A conservative preacher called for a boycott of supermarkets employing female cashiers back in August, violating a government restriction on fatwas issued by clerics outside of the Senior Board of Ulema. The board itself has now taken up the idea, stating that “It is not permitted for a Muslim woman to work in a mixed environment with men who are not related to them, and women should look for jobs that do not lead to them interacting with men which might cause attraction from both sides.”
The Saudi Gazette pointed out the inconsistency of the fatwa with other recent rulings by Saudi clerics. A fatwa approved by Shaykh Bin Baz which stated that “a human being, man or woman, is required to work and practice business,” and that “it is acceptable for women to work for what men require and for men to work for what women require in a way that does not harm either of them.”
A piece in Okaz, translated by Arab News, pointed out the obvious gender discrimination present in the fatwa, asking: “why is it not considered gender mixing when a man sits on the cashier’s desk and sells cheese, beans and olives to women?
“Why is it not permissible when the opposite happens? Why is it considered gender mixing and against Islam when a woman sits at the cashier’s desk selling cheese, beans and olives to men?”
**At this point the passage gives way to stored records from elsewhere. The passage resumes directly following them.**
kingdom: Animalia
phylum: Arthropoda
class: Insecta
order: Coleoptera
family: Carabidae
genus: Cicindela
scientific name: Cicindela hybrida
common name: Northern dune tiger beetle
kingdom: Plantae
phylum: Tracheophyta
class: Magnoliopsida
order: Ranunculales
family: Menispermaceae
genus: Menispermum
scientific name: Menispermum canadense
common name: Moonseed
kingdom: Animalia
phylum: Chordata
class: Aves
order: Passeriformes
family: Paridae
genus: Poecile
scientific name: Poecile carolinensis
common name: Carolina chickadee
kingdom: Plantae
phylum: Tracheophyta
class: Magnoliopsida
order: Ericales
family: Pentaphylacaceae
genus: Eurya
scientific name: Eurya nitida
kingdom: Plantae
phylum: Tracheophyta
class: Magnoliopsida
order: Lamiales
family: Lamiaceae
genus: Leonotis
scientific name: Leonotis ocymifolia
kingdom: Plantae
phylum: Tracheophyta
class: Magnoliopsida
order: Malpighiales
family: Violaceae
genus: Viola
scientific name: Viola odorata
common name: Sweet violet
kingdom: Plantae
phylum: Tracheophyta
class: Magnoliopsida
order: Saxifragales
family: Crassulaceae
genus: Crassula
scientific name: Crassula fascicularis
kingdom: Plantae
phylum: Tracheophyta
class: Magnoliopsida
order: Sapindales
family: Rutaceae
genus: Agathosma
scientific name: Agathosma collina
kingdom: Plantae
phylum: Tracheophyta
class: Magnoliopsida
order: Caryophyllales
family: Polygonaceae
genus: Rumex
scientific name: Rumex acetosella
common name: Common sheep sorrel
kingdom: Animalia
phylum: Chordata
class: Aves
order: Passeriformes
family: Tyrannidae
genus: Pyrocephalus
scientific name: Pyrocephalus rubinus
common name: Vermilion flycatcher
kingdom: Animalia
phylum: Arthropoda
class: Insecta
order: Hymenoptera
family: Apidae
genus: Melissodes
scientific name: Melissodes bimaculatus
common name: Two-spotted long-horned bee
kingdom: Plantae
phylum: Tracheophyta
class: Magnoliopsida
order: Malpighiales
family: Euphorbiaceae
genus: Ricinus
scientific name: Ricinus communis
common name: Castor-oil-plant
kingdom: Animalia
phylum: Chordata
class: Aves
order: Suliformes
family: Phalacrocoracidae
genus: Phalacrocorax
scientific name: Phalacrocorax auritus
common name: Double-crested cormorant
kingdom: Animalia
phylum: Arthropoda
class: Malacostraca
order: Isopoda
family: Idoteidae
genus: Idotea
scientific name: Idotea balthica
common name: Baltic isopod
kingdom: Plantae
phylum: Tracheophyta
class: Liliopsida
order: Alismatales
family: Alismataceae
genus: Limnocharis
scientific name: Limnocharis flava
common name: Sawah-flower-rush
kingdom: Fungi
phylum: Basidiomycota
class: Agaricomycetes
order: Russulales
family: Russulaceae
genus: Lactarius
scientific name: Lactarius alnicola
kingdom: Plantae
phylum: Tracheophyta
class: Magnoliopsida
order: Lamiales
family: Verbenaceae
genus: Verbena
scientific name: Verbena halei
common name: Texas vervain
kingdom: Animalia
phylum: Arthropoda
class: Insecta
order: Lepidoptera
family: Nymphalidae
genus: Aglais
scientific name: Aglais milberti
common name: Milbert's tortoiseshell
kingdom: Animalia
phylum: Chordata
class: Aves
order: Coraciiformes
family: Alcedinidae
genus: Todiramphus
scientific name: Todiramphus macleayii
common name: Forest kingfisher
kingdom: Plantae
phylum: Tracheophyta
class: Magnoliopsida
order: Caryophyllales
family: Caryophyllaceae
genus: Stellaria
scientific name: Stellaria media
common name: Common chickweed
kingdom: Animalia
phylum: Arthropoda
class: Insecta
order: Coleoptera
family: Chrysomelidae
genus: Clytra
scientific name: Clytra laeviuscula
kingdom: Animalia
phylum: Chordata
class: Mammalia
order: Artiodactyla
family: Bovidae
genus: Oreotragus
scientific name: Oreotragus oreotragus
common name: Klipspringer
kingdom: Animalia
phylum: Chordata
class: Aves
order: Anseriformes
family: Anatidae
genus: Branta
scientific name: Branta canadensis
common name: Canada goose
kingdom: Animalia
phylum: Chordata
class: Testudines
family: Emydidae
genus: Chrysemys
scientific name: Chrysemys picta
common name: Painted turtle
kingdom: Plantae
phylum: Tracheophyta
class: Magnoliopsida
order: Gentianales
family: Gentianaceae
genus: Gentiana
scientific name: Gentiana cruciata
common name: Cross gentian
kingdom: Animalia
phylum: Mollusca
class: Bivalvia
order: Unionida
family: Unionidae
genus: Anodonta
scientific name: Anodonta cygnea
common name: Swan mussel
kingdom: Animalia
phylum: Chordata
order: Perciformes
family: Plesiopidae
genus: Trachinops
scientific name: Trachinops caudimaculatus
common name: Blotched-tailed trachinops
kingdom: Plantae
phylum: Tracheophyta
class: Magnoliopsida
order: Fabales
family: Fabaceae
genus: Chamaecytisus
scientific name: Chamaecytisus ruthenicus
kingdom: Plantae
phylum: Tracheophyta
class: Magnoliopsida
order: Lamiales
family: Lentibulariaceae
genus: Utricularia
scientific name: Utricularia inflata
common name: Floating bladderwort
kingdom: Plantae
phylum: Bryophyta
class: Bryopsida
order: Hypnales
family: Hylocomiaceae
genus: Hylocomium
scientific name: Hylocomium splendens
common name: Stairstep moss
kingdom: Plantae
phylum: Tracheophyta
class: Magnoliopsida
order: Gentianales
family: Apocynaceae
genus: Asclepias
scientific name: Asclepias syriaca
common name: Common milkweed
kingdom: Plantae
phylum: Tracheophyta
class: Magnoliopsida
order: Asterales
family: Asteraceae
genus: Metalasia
The greatest danger of this fatwa is that many women working in these jobs need the money urgently, as commentators have pointed out. This fatwa makes it even more difficult for them to support themselves economically. As many studies have shown, lack of economic and social opportunities is one of the main driving forces that encourage individuals to join extremist movements. Often these groups offer a sense of purpose and the opportunity to earn money to people who are otherwise unemployed or vulnerable. Several high-profile cases, such as that of Wafa'a AL-Shahri, have shown that Saudi Arabia’s women are far from impermeable to the allure of extremist movements such as Al Qaeda in the Arabian Peninsula (AQAP). Taking more job opportunities away from women can only be a step backwards in the struggle for gender equality and the fight against violent extremism.